The king is quite stubborn, though, and on the second day of the festival the princess throws another apple, which is caught again by the elusive knight. By the third day, the king’s gratitude has soured into a kind of vindictive indignation. He gives orders that if the knight does not willingly return after he has claimed the third apple of the festival, he should be pursued and cut to pieces. Nothing says reward like a death threat! The boy does not, of course, linger – he catches his apple and rides away with the king’s men behind him. One comes close enough to wound him, but then the Iron Man’s horse leaps forward and the boy’s helmet falls away in its headlong gallop, so that his golden hair blazes behind him like a banner.
The princess’s suspicions are confirmed. She asks the gardener about his boy and discovers that not only has the young man been to the festival each day, he has brought home three pretty golden apples for the gardener’s children to play with.

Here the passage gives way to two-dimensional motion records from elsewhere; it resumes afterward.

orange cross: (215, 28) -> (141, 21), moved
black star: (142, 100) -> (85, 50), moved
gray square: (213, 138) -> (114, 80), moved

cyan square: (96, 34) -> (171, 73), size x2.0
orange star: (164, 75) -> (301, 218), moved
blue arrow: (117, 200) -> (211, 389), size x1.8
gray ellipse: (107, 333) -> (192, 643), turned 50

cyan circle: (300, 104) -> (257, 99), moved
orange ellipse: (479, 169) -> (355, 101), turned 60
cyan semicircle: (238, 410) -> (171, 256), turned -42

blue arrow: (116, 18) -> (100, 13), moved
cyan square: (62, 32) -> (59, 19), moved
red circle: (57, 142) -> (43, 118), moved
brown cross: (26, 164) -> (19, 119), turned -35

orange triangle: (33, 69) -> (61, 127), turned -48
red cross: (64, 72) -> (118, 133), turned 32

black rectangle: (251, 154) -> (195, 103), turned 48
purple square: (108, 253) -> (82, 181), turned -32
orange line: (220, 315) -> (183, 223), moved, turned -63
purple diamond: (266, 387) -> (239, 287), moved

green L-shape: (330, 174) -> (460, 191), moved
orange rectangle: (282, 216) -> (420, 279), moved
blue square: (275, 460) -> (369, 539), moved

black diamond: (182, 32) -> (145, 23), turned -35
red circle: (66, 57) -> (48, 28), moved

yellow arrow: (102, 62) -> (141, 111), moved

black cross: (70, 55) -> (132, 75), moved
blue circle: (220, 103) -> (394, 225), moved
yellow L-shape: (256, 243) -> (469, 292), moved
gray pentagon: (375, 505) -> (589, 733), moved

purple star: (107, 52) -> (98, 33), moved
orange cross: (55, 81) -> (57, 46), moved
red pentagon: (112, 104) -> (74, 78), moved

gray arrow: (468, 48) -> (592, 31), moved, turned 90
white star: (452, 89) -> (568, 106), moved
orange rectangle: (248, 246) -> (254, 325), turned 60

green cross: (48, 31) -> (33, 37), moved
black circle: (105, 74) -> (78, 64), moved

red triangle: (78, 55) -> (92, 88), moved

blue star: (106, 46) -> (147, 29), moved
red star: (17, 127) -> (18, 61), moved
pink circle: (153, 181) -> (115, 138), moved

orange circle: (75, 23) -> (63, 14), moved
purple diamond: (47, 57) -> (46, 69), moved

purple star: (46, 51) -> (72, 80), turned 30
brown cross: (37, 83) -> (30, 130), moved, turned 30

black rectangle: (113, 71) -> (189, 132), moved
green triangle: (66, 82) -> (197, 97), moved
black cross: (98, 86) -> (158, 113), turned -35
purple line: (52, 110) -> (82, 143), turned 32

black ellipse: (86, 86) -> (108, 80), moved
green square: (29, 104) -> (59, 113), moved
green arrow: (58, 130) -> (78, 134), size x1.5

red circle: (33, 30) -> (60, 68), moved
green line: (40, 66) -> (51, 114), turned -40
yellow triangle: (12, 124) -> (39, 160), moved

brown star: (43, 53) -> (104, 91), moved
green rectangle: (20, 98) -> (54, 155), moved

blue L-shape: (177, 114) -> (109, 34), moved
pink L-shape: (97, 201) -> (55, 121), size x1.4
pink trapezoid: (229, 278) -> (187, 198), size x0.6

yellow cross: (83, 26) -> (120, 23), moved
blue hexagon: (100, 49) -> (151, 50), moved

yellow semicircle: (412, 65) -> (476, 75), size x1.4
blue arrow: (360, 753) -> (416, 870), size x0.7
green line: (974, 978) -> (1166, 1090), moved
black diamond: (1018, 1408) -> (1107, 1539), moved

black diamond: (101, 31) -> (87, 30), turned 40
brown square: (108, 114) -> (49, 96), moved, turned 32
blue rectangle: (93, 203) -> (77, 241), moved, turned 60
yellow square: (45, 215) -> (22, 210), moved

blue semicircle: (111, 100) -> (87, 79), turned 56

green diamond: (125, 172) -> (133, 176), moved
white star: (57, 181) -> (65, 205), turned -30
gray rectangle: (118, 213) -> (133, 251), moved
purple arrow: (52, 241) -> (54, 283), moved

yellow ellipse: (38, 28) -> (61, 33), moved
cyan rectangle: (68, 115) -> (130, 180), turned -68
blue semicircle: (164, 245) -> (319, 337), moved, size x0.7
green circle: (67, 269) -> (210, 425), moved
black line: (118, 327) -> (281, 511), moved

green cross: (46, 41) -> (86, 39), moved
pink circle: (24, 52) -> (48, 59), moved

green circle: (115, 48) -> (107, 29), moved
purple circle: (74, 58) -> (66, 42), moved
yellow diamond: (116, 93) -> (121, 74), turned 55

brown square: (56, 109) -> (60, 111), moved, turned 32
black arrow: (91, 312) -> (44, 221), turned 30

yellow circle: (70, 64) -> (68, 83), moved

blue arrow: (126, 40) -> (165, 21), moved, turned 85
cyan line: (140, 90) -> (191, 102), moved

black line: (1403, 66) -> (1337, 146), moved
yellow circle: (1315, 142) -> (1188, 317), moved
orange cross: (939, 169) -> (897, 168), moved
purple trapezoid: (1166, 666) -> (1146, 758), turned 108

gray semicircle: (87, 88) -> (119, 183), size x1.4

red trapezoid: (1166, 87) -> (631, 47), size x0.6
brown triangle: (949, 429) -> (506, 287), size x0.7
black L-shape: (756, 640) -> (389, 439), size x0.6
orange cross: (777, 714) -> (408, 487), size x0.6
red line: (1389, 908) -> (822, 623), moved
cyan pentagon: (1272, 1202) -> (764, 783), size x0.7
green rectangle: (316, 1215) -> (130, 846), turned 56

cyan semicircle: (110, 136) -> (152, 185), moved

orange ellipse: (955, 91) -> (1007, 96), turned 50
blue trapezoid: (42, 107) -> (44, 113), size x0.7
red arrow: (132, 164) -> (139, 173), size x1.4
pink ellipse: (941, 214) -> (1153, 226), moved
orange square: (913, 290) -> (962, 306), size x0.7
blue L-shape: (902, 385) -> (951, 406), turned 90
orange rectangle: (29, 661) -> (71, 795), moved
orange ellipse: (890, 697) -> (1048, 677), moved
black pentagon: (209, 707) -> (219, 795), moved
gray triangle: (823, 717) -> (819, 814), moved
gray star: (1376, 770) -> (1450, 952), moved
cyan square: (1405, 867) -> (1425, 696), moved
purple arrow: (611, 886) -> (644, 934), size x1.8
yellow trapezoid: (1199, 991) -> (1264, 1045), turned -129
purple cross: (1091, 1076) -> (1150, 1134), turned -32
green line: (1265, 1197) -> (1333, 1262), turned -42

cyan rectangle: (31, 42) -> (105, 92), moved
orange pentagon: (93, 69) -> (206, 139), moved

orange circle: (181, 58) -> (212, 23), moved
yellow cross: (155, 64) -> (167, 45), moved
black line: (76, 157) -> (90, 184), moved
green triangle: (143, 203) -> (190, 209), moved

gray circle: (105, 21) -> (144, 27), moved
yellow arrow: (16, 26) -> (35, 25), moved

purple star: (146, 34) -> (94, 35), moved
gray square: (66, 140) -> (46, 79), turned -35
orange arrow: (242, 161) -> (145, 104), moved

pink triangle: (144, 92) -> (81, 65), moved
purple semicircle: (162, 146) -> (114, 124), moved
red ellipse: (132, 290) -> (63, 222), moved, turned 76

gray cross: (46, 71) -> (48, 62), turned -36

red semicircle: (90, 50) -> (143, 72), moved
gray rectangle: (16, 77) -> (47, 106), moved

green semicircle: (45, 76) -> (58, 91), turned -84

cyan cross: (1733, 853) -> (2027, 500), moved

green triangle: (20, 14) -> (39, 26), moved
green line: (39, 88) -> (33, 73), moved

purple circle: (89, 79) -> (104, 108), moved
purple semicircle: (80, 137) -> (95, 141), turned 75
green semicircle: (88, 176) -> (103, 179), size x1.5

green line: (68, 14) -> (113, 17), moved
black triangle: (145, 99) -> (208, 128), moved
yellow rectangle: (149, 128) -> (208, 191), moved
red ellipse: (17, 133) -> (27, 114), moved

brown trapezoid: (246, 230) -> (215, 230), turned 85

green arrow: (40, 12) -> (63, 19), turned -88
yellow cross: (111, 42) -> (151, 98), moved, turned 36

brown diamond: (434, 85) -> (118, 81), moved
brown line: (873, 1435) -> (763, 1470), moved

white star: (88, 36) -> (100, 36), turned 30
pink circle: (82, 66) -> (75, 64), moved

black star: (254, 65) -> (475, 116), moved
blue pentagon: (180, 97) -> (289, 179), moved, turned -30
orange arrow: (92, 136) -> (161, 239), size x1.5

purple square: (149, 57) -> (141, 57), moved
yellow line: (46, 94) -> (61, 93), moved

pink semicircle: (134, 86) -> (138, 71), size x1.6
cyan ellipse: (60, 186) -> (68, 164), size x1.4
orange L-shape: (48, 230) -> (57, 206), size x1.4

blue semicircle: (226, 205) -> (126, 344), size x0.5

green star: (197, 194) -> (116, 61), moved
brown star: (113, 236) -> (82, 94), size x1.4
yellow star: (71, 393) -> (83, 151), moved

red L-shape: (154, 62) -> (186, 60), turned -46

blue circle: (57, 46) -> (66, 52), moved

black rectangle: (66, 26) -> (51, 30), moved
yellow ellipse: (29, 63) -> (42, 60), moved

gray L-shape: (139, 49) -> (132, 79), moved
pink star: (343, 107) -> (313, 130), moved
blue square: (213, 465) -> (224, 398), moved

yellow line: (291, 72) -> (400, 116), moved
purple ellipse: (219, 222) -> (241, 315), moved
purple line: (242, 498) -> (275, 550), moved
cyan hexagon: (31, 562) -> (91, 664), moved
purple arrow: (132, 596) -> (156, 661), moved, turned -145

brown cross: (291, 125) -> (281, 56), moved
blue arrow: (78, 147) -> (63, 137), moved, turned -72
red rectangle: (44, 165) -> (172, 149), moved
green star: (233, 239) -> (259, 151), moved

Hearing of this, the king demands the boy come into his presence, but it is the princess who pulls away his cap and reveals his true identity to the court. Plus the sort of hair that guarantees work in shampoo advertising. The boy then tells them that yes, he is the mysterious knight, and a prince himself to boot, at which point the king reverts back to gratitude. Instead of having him hacked to pieces, he lets the boy marry his daughter.
It is dramatic wedding. Not only is the boy reunited with his parents, during the bridal feast the doors are thrown open for a third king, who greets the prince fondly and introduces himself as the Iron Man – now freed from his wild nature and planning to settle his enormous fortune on the boy who rescued him. The story ends before we see what the boy’s parents do to him. Hopefully violence was averted.
This story is sort of what you might get if you crossed ‘Cinderella’ (the Iron Man in place of a fairy godmother) with ‘The Goose Girl’, only with the genders reversed and more flirting. The princess here is not just a pretty reward to be parcelled off to a worthy knight – she is the one who works out who the boy really is and it’s her who picks him long before her father gets involved. It’s also one of the few fairy tales that comes to mind where it’s the hero’s hair that’s central to the plot. In short, yes, I do like it.